Based on close to 300 conversations with accounting teams and CPA firms, AI adoption in accounting follows five steps. (1) Permission: "Am I allowed to use AI for this?" (2) Productivity: using a general-purpose model like ChatGPT for first drafts. (3) Grounding: AI where every conclusion cites the FASB Codification or authoritative guidance. (4) Consistency: shared templates, review workflows, and version history so a whole team produces the same result. (5) Audit-Ready by Design: work built to stand up to an auditor, peer review, or a national office from the first draft. Most teams are on Step 2.
Is it safe to use ChatGPT for technical accounting?
For brainstorming and first drafts, with caution. For conclusions, no. General-purpose models are built to agree with you and regularly cite ASC paragraphs and Big 4 guides that don't exist. A CPA has to trace every conclusion back to the actual guidance before it goes in a memo. Purpose-built tools ground every answer in the licensed Codification and say so when the guidance is silent. More on this.
What does "audit-ready" AI mean in accounting?
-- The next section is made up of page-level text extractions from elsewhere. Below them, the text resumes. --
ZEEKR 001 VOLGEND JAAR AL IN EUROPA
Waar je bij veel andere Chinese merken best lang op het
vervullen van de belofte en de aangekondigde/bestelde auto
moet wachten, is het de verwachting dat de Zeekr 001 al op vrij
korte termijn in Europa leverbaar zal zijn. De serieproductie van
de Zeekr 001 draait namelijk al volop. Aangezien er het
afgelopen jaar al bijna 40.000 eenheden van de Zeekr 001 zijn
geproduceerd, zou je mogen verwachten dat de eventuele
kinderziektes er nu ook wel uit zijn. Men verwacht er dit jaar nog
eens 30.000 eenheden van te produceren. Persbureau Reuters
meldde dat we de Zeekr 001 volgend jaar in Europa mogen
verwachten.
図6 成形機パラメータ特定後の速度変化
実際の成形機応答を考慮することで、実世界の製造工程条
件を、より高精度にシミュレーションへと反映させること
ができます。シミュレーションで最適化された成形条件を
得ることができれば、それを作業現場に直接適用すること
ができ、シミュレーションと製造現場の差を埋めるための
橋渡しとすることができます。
Audit-ready means the output was built to be reviewed: every conclusion traces to a specific, citable source; the memo has a preparer, a reviewer, and a version history; and the reasoning is visible on the page rather than in someone's head. It's the fifth and final step of the AI in accounting journey, and it's a property of the process, not the model.
How do CPA firms use AI differently from corporate accounting teams?
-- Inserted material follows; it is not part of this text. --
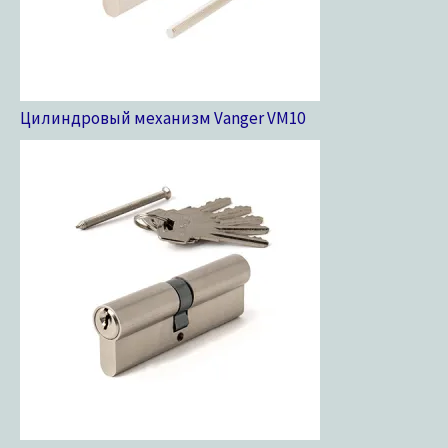
Цилиндровый механизм Vanger VM
10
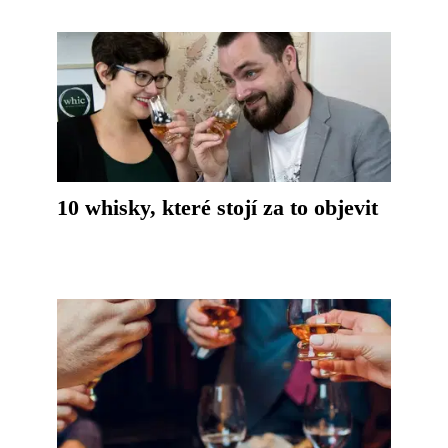
10 whisky, které stojí za to objevit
Firms use AI to extend scarce technical expertise across every engagement: staff produce reviewer-ready work, partners spend less time on review, and every conclusion is defensible in peer review. Corporate teams use it to draft and defend memos and disclosures in-house instead of paying an outside firm for the answer. Both follow the same five steps. Firms usually feel Step 4 (Consistency) most sharply because many people are doing the same work across many clients. See audit firms and advisory firms.
How do I know which step my team is on?
Ask the tool you use today for the paragraph number behind its conclusion, then look it up. If it doesn't resolve, you're on Step 2. If it does, but two people on your team would get two different memos, you're on Step 3. If the work is consistent but an outside reviewer hasn't read it yet, you're on Step 4.